What you are asked to do
Output the listing exactly, leaving out no line.

Source information
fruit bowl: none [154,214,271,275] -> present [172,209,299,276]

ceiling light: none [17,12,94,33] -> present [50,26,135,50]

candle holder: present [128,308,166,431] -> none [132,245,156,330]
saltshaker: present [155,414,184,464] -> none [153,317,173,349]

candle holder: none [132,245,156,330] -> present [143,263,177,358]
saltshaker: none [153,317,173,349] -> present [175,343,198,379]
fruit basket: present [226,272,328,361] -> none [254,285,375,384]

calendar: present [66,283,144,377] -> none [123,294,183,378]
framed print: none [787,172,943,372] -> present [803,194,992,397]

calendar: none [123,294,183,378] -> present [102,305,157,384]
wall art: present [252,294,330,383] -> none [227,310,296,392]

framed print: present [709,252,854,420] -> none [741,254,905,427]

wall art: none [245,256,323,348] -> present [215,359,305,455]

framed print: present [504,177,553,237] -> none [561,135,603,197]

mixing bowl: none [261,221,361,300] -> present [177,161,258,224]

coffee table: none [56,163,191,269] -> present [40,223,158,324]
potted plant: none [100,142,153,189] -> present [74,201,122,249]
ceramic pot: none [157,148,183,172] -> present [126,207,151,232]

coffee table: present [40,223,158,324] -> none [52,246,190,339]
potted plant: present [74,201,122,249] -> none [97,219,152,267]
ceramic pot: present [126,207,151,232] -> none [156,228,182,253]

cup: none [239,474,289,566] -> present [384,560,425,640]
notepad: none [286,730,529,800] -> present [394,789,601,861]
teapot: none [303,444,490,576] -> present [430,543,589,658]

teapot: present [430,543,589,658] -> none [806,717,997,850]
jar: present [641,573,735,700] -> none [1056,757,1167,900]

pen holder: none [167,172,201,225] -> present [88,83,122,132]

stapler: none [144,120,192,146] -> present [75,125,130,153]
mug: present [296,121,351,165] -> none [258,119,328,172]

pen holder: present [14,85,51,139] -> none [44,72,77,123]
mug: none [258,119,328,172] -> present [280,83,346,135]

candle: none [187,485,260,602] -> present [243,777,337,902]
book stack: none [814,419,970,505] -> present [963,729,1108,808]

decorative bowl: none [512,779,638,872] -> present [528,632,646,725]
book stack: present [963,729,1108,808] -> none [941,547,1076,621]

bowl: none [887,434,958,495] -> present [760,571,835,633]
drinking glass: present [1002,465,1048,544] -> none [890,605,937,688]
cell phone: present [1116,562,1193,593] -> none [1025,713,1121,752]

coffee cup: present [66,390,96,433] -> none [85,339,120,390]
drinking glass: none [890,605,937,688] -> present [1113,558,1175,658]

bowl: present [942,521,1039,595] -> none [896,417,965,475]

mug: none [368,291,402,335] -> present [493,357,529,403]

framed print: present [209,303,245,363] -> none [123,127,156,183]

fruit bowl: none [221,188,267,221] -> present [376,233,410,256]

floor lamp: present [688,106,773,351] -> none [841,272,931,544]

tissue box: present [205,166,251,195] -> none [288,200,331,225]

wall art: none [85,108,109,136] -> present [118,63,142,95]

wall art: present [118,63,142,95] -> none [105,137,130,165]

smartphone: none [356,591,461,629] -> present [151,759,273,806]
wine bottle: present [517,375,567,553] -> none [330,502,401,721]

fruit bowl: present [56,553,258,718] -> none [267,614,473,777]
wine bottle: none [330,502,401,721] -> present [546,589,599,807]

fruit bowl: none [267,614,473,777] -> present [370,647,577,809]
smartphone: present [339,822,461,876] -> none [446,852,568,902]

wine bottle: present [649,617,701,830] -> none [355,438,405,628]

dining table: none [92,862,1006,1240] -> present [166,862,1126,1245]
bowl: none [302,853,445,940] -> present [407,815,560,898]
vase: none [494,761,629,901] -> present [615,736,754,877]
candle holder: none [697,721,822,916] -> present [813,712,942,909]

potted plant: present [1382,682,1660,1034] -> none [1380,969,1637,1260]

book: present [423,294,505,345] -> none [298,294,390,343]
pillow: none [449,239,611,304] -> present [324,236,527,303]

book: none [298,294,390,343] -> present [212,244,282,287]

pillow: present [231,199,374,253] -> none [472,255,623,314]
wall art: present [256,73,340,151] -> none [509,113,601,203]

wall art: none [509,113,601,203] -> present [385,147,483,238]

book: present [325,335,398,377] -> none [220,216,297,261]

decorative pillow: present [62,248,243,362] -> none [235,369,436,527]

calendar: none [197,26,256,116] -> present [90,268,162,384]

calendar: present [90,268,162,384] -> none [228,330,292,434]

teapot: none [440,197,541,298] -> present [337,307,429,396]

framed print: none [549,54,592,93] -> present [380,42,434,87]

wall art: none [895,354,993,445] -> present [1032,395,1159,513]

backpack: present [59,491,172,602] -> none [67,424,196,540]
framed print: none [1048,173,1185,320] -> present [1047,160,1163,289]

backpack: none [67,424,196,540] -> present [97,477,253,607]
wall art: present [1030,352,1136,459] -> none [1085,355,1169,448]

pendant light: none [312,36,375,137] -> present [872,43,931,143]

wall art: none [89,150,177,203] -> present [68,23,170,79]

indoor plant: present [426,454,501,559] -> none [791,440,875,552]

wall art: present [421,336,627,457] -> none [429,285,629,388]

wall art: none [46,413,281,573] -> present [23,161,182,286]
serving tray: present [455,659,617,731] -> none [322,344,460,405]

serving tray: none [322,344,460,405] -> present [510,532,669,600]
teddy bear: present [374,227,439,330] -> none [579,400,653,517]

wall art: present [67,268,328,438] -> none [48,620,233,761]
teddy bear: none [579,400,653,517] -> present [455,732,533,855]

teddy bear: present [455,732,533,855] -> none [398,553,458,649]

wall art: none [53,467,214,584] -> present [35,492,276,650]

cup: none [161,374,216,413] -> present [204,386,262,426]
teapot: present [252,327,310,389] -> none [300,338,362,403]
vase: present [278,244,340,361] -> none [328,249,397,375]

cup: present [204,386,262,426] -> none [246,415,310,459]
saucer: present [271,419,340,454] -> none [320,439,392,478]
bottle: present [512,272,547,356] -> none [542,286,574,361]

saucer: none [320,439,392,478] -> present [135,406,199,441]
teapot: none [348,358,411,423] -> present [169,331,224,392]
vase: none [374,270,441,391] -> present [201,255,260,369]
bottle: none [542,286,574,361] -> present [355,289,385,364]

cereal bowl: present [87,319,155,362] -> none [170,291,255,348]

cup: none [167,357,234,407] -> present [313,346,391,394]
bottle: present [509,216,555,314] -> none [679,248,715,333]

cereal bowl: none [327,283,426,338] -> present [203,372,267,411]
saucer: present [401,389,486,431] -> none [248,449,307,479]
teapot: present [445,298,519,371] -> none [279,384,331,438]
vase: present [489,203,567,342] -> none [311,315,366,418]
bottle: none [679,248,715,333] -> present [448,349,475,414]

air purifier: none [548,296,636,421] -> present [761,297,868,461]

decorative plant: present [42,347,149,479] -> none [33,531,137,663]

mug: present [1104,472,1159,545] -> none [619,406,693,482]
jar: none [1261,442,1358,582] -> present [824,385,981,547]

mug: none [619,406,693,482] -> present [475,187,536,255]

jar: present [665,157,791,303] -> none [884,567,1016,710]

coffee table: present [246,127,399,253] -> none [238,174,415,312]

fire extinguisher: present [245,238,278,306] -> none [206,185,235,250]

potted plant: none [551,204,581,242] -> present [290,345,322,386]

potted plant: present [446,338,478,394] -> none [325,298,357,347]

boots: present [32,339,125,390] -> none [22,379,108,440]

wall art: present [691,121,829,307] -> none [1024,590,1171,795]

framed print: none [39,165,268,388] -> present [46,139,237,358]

Answer
fruit bowl: none [154,214,271,275] -> present [172,209,299,276]

ceiling light: none [17,12,94,33] -> present [50,26,135,50]

candle holder: present [128,308,166,431] -> none [132,245,156,330]
saltshaker: present [155,414,184,464] -> none [153,317,173,349]

candle holder: none [132,245,156,330] -> present [143,263,177,358]
saltshaker: none [153,317,173,349] -> present [175,343,198,379]
fruit basket: present [226,272,328,361] -> none [254,285,375,384]

calendar: present [66,283,144,377] -> none [123,294,183,378]
framed print: none [787,172,943,372] -> present [803,194,992,397]

calendar: none [123,294,183,378] -> present [102,305,157,384]
wall art: present [252,294,330,383] -> none [227,310,296,392]

framed print: present [709,252,854,420] -> none [741,254,905,427]

wall art: none [245,256,323,348] -> present [215,359,305,455]

framed print: present [504,177,553,237] -> none [561,135,603,197]

mixing bowl: none [261,221,361,300] -> present [177,161,258,224]

coffee table: none [56,163,191,269] -> present [40,223,158,324]
potted plant: none [100,142,153,189] -> present [74,201,122,249]
ceramic pot: none [157,148,183,172] -> present [126,207,151,232]

coffee table: present [40,223,158,324] -> none [52,246,190,339]
potted plant: present [74,201,122,249] -> none [97,219,152,267]
ceramic pot: present [126,207,151,232] -> none [156,228,182,253]

cup: none [239,474,289,566] -> present [384,560,425,640]
notepad: none [286,730,529,800] -> present [394,789,601,861]
teapot: none [303,444,490,576] -> present [430,543,589,658]

teapot: present [430,543,589,658] -> none [806,717,997,850]
jar: present [641,573,735,700] -> none [1056,757,1167,900]

pen holder: none [167,172,201,225] -> present [88,83,122,132]

stapler: none [144,120,192,146] -> present [75,125,130,153]
mug: present [296,121,351,165] -> none [258,119,328,172]

pen holder: present [14,85,51,139] -> none [44,72,77,123]
mug: none [258,119,328,172] -> present [280,83,346,135]

candle: none [187,485,260,602] -> present [243,777,337,902]
book stack: none [814,419,970,505] -> present [963,729,1108,808]

decorative bowl: none [512,779,638,872] -> present [528,632,646,725]
book stack: present [963,729,1108,808] -> none [941,547,1076,621]

bowl: none [887,434,958,495] -> present [760,571,835,633]
drinking glass: present [1002,465,1048,544] -> none [890,605,937,688]
cell phone: present [1116,562,1193,593] -> none [1025,713,1121,752]

coffee cup: present [66,390,96,433] -> none [85,339,120,390]
drinking glass: none [890,605,937,688] -> present [1113,558,1175,658]

bowl: present [942,521,1039,595] -> none [896,417,965,475]

mug: none [368,291,402,335] -> present [493,357,529,403]

framed print: present [209,303,245,363] -> none [123,127,156,183]

fruit bowl: none [221,188,267,221] -> present [376,233,410,256]

floor lamp: present [688,106,773,351] -> none [841,272,931,544]

tissue box: present [205,166,251,195] -> none [288,200,331,225]

wall art: none [85,108,109,136] -> present [118,63,142,95]

wall art: present [118,63,142,95] -> none [105,137,130,165]

smartphone: none [356,591,461,629] -> present [151,759,273,806]
wine bottle: present [517,375,567,553] -> none [330,502,401,721]

fruit bowl: present [56,553,258,718] -> none [267,614,473,777]
wine bottle: none [330,502,401,721] -> present [546,589,599,807]

fruit bowl: none [267,614,473,777] -> present [370,647,577,809]
smartphone: present [339,822,461,876] -> none [446,852,568,902]

wine bottle: present [649,617,701,830] -> none [355,438,405,628]

dining table: none [92,862,1006,1240] -> present [166,862,1126,1245]
bowl: none [302,853,445,940] -> present [407,815,560,898]
vase: none [494,761,629,901] -> present [615,736,754,877]
candle holder: none [697,721,822,916] -> present [813,712,942,909]

potted plant: present [1382,682,1660,1034] -> none [1380,969,1637,1260]

book: present [423,294,505,345] -> none [298,294,390,343]
pillow: none [449,239,611,304] -> present [324,236,527,303]

book: none [298,294,390,343] -> present [212,244,282,287]

pillow: present [231,199,374,253] -> none [472,255,623,314]
wall art: present [256,73,340,151] -> none [509,113,601,203]

wall art: none [509,113,601,203] -> present [385,147,483,238]

book: present [325,335,398,377] -> none [220,216,297,261]

decorative pillow: present [62,248,243,362] -> none [235,369,436,527]

calendar: none [197,26,256,116] -> present [90,268,162,384]

calendar: present [90,268,162,384] -> none [228,330,292,434]

teapot: none [440,197,541,298] -> present [337,307,429,396]

framed print: none [549,54,592,93] -> present [380,42,434,87]

wall art: none [895,354,993,445] -> present [1032,395,1159,513]

backpack: present [59,491,172,602] -> none [67,424,196,540]
framed print: none [1048,173,1185,320] -> present [1047,160,1163,289]

backpack: none [67,424,196,540] -> present [97,477,253,607]
wall art: present [1030,352,1136,459] -> none [1085,355,1169,448]

pendant light: none [312,36,375,137] -> present [872,43,931,143]

wall art: none [89,150,177,203] -> present [68,23,170,79]

indoor plant: present [426,454,501,559] -> none [791,440,875,552]

wall art: present [421,336,627,457] -> none [429,285,629,388]

wall art: none [46,413,281,573] -> present [23,161,182,286]
serving tray: present [455,659,617,731] -> none [322,344,460,405]

serving tray: none [322,344,460,405] -> present [510,532,669,600]
teddy bear: present [374,227,439,330] -> none [579,400,653,517]

wall art: present [67,268,328,438] -> none [48,620,233,761]
teddy bear: none [579,400,653,517] -> present [455,732,533,855]

teddy bear: present [455,732,533,855] -> none [398,553,458,649]

wall art: none [53,467,214,584] -> present [35,492,276,650]

cup: none [161,374,216,413] -> present [204,386,262,426]
teapot: present [252,327,310,389] -> none [300,338,362,403]
vase: present [278,244,340,361] -> none [328,249,397,375]

cup: present [204,386,262,426] -> none [246,415,310,459]
saucer: present [271,419,340,454] -> none [320,439,392,478]
bottle: present [512,272,547,356] -> none [542,286,574,361]

saucer: none [320,439,392,478] -> present [135,406,199,441]
teapot: none [348,358,411,423] -> present [169,331,224,392]
vase: none [374,270,441,391] -> present [201,255,260,369]
bottle: none [542,286,574,361] -> present [355,289,385,364]

cereal bowl: present [87,319,155,362] -> none [170,291,255,348]

cup: none [167,357,234,407] -> present [313,346,391,394]
bottle: present [509,216,555,314] -> none [679,248,715,333]

cereal bowl: none [327,283,426,338] -> present [203,372,267,411]
saucer: present [401,389,486,431] -> none [248,449,307,479]
teapot: present [445,298,519,371] -> none [279,384,331,438]
vase: present [489,203,567,342] -> none [311,315,366,418]
bottle: none [679,248,715,333] -> present [448,349,475,414]

air purifier: none [548,296,636,421] -> present [761,297,868,461]

decorative plant: present [42,347,149,479] -> none [33,531,137,663]

mug: present [1104,472,1159,545] -> none [619,406,693,482]
jar: none [1261,442,1358,582] -> present [824,385,981,547]

mug: none [619,406,693,482] -> present [475,187,536,255]

jar: present [665,157,791,303] -> none [884,567,1016,710]

coffee table: present [246,127,399,253] -> none [238,174,415,312]

fire extinguisher: present [245,238,278,306] -> none [206,185,235,250]

potted plant: none [551,204,581,242] -> present [290,345,322,386]

potted plant: present [446,338,478,394] -> none [325,298,357,347]

boots: present [32,339,125,390] -> none [22,379,108,440]

wall art: present [691,121,829,307] -> none [1024,590,1171,795]

framed print: none [39,165,268,388] -> present [46,139,237,358]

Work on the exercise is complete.